Work to complete - Return the following from the records below: each line, word for word, starting with the line that contains "pinky dip: (244, 567)" and going on through the line that contains "ring dip: (257, 538)", with nothing outside that range.

Given information -
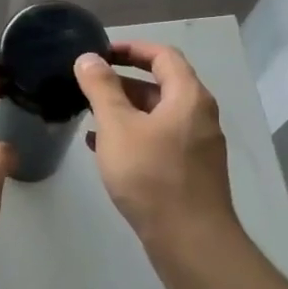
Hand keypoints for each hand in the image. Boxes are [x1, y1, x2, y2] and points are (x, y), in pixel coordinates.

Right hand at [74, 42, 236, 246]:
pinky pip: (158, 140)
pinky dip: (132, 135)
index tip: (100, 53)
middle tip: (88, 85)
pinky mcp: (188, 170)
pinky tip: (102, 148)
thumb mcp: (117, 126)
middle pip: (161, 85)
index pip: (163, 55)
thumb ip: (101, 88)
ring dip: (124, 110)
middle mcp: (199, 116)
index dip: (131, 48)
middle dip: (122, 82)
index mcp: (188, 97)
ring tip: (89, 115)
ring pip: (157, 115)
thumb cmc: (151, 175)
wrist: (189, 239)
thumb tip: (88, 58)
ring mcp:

==

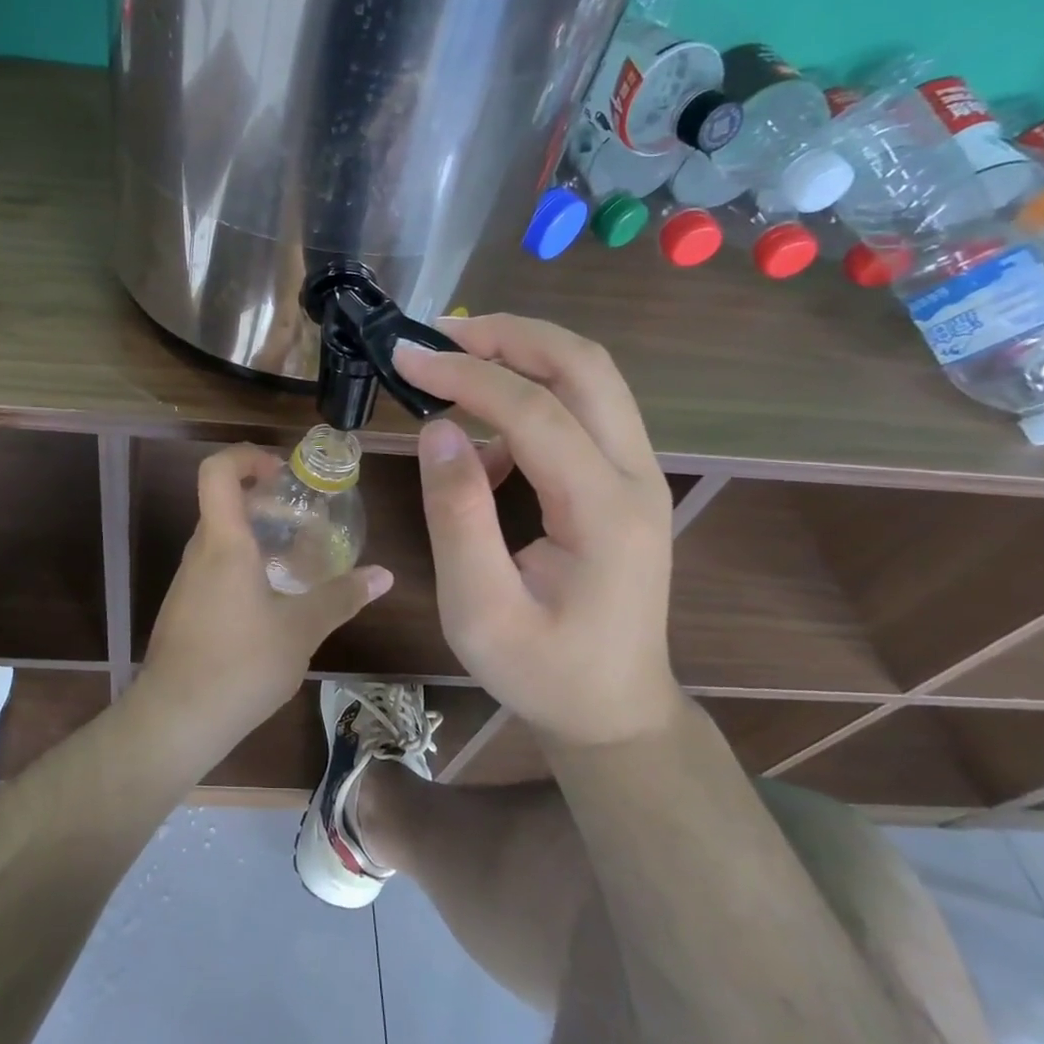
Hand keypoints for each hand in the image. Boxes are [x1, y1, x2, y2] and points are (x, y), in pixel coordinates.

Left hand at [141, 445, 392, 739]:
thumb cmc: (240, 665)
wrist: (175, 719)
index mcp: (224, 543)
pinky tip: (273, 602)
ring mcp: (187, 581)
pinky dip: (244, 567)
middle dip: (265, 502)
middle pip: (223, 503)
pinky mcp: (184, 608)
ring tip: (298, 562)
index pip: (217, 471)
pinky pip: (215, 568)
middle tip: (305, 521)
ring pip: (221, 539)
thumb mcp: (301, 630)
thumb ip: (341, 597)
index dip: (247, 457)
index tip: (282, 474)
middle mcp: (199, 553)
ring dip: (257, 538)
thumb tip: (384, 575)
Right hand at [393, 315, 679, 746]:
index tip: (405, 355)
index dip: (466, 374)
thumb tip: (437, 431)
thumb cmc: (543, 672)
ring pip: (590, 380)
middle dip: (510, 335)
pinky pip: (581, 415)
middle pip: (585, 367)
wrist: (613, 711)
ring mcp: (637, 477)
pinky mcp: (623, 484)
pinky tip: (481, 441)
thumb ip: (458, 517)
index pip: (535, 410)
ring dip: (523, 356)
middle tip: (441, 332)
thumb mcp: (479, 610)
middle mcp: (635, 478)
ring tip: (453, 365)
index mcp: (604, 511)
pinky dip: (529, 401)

Answer -
pinky dip: (244, 567)
middle dip: (265, 502)
middle pip: (223, 503)
pinky mcp: (184, 608)
ring tip: (298, 562)
index pip: (217, 471)
pinky pip: (215, 568)
middle tip: (305, 521)
ring pip: (221, 539)
thumb mcp: (301, 630)
thumb ip: (341, 597)
index dip: (247, 457)
index tip: (282, 474)
middle mcp: (199, 553)
ring dip: (257, 538)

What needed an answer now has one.